Posted on:2005-01-23Degree:Ph.DType:Thesis
University:University of MinnesotaCandidate:Sigthorsson, GautiFull Text:PDF
GTID:2458390008983663Subject:Literature
Abstract/Summary:
A Life of the Dead makes historical connections between information technology on the one hand, and the contentious social and political concepts of privacy and surveillance on the other. My argument, first, is that labor is the missing conceptual link in contemporary studies of this relation. Drawing on Hegel's Elements of the Philosophy of Right, contrasting it with the liberalism of John Stuart Mill, and of Samuel Warren and Louis Brandeis (authors of the essay "The Right to Privacy"), I view both the claim of individual persons to a "right to privacy" and the practice of data-surveillance by state- and corporate entities who collect data on individuals (as consumers, citizens, and patients) as attempts to appropriate information-capital generated in and through everyday activities. Data-surveillance makes it possible to collect, store and analyze data, and thus generate value from the everyday activities of shopping and traveling, as well as from the more familiar financial, medical and marketing data handled by state and corporate entities.
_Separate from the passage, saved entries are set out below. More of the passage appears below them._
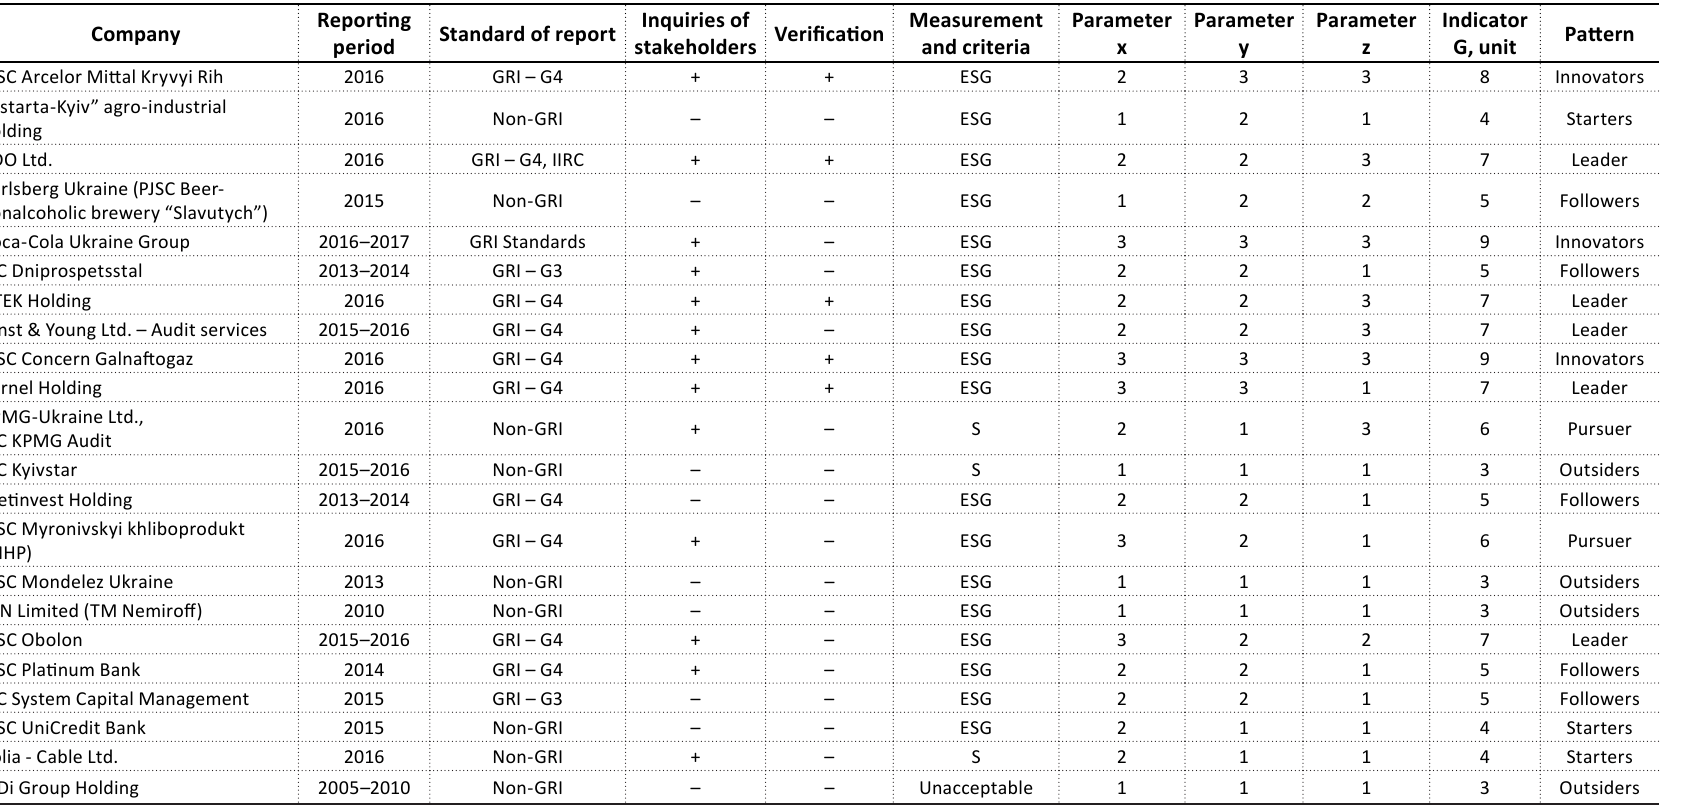
Source: Compiled by the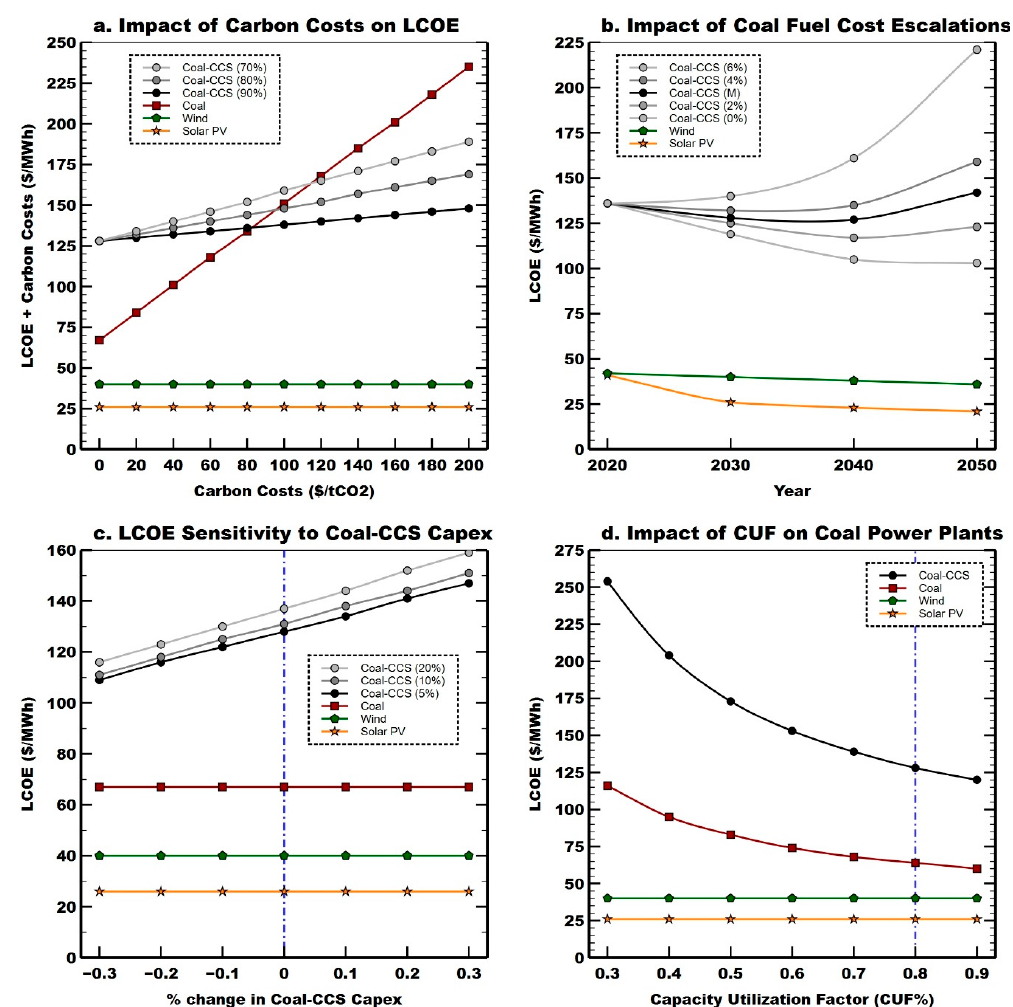
Figure 4. Sensitivity analyses: ( a ) The impact of carbon costs on the levelized costs of coal and coal-CCS in 2030 (mean values)—for coal-CCS, the three different trends show the additional effect of the carbon capture rate (90%/80%/70%); ( b ) The impact of coal fuel cost escalation rates on the LCOE projections of coal-CCS; note that the reductions in the LCOE are only due to technology learning rates and ‘M’ represents the mean coal fuel price trajectory assumed in this study; ( c ) Sensitivity of 2030 mean LCOE values to changes in overnight capital costs of coal-CCS—the three different trend lines for CCS indicate different cost overruns during power plant construction phase (5%/10%/20%); ( d ) Impact of CUF on the LCOE of coal based power plants. Note: The LCOE of solar PV and wind are kept constant at their 2030 mean estimates (with mean assumptions of 19% CUF for solar PV and 29% for wind); The blue dotted line in c and d indicate the mean LCOE values of coal-CCS estimated in this study.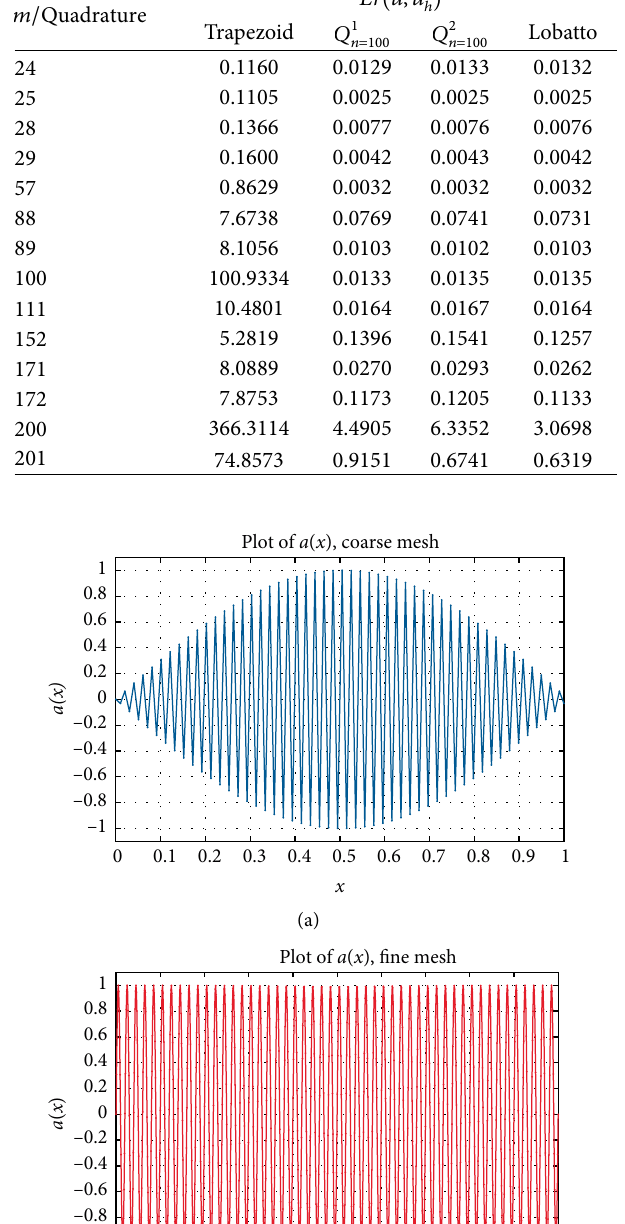
, with . (a) Coarse 𝑎(𝑥) 𝑚 = 100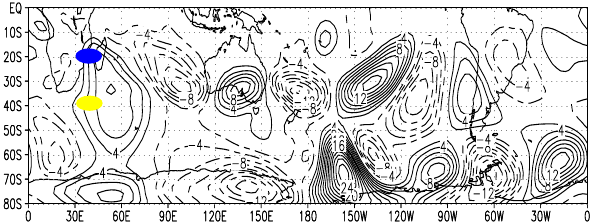
Fig. 10. Meridional wind component anomalies (ms − 1 ) at 250hPa Figure 10 : Meridional wind component anomalies (ms -1 ) at 250 hPa on day 14 of integration, on day 14 of integration, corresponding to the mean winter basic state experiment with the forcing at 40 ◦ E–20 ◦ S and 45 ◦ E–40 ◦ S corresponding to the mean winter basic state experiment with the forcing at 40ºE-20ºS and 45ºE-40ºS (see dots in the (see gray dots in the figure)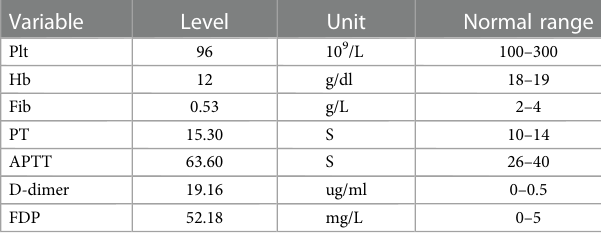
TABLE 1 Results of blood analysis on the 13th day of life of the neonate (when the child was admitted to hospital).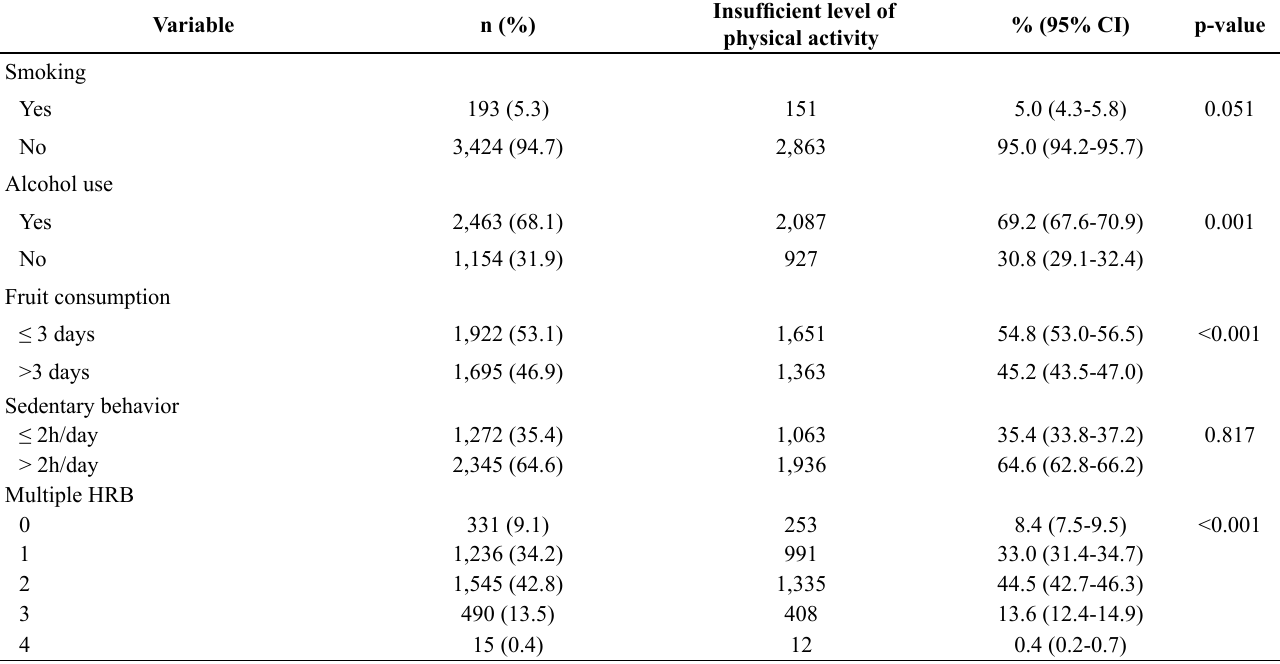
Table 2. Distribution of health risk behaviors among adolescents ( n =3,617), Sergipe, Brazil, 2016. Variable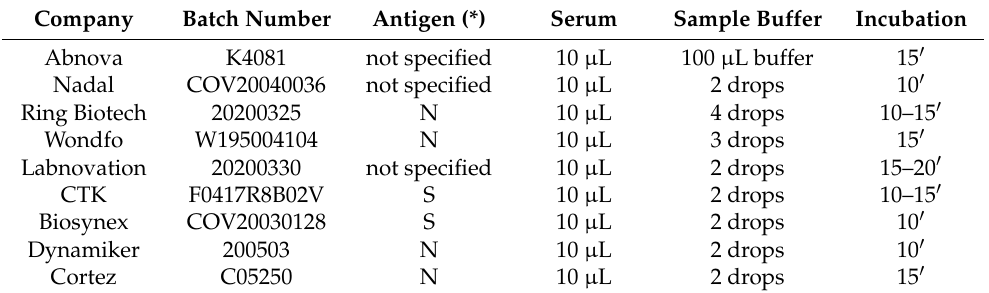
Table 2. Lateral flow assays with manufacturer’s specifications: the manufacturer, batch number, serum volume, sample buffer, and incubation time are listed. Target antigens are listed when available.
Secondly, I argue that this translation of everyday activities into data, and into information-capital, is part and parcel of a broad historical trend in the English- and French-speaking context, towards reducing scientific and cultural objects of study to code, what Michel Serres has called a "dream of a mathesis universalis." I study a range of texts from the 1950s and '60s, from the cybernetics of Norbert Wiener, the psychoanalysis-seminars of Jacques Lacan, to the satirical fiction of Kurt Vonnegut and the futurology of Daniel Bell. I study specifically a widely circulating idea of information technology taking over most labor, making human workers redundant. This idea is, in turn, relevant to the case-study which closes the dissertation, of a planned database, the Icelandic Healthcare Database, licensed to deCODE Genetics Inc., in which the population of Iceland would be effectively simulated by feeding their medical data into an extensive database for locating hereditary disease genes and possible treatments.